The power of Barnes’ play, and the performance at its heart, is that it forces the audience to confront the horror that eventually unfolds through the uncomprehending eyes of someone who, for all their bravado and cheeky charm, is still a child.
Daniel Cassidy skilfully brings Greg and a whole cast of other characters to life, switching voices with deceptive ease. Despite Greg’s incessant banter, he’s not all mouth. Cassidy offers up a strikingly physical performance, animating the space with a restless youthful energy. Leaping up in the air as if shimmying down a drain pipe, high tailing it from the One Stop Shop with a pile of stolen papers or collapsing carelessly into a heap on the floor. He’s all jutting elbows and flailing limbs – gangly, gauche and wide-eyed.
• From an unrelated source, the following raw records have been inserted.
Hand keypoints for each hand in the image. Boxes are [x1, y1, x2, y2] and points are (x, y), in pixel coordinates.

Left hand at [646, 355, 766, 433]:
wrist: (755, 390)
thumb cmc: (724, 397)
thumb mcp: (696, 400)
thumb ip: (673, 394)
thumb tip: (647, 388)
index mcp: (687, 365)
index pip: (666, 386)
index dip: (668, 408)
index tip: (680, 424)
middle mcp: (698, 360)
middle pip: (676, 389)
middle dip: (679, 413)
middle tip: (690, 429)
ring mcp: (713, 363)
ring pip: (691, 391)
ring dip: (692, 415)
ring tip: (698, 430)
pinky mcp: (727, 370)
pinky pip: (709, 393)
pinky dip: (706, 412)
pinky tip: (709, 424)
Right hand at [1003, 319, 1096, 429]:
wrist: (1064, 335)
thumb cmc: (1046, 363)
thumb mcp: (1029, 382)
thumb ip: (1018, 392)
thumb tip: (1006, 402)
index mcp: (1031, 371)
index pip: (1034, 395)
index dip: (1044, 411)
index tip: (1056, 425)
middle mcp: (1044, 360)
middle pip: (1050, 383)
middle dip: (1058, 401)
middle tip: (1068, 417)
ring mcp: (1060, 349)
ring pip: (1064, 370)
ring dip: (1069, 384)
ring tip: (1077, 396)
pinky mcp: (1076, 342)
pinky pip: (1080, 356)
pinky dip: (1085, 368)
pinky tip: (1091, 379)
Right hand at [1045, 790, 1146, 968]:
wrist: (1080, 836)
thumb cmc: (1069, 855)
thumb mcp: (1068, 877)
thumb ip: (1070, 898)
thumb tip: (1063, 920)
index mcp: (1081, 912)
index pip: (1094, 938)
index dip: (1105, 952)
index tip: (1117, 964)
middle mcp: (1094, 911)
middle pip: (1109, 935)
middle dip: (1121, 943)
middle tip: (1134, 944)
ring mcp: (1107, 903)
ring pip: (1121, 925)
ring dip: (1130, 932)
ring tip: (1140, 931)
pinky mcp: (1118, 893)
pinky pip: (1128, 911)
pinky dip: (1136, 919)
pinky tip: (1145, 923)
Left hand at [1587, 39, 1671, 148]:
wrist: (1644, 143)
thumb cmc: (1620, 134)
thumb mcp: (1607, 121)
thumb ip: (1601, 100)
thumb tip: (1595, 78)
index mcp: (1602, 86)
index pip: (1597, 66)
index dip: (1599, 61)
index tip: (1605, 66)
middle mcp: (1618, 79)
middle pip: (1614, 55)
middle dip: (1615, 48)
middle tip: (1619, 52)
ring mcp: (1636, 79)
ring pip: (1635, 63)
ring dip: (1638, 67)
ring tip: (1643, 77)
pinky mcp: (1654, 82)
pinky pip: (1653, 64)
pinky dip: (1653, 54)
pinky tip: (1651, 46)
So when he stops, stunned, in his tracks, or is forced to fold in upon himself under a crushing weight it is an arresting and affecting sight.
That visual story-telling is matched by real emotional depth. Sensitively directed by Chantell Walker, there’s nothing mawkish about it. Lean, focused and increasingly tense, the production is determined to do justice to the events being depicted. Daniel Cassidy’s powerful solo performance journeys from loveable foolishness and youthful vulnerability, towards somewhere raw and painful, to a place where “nothing seems the same anymore”.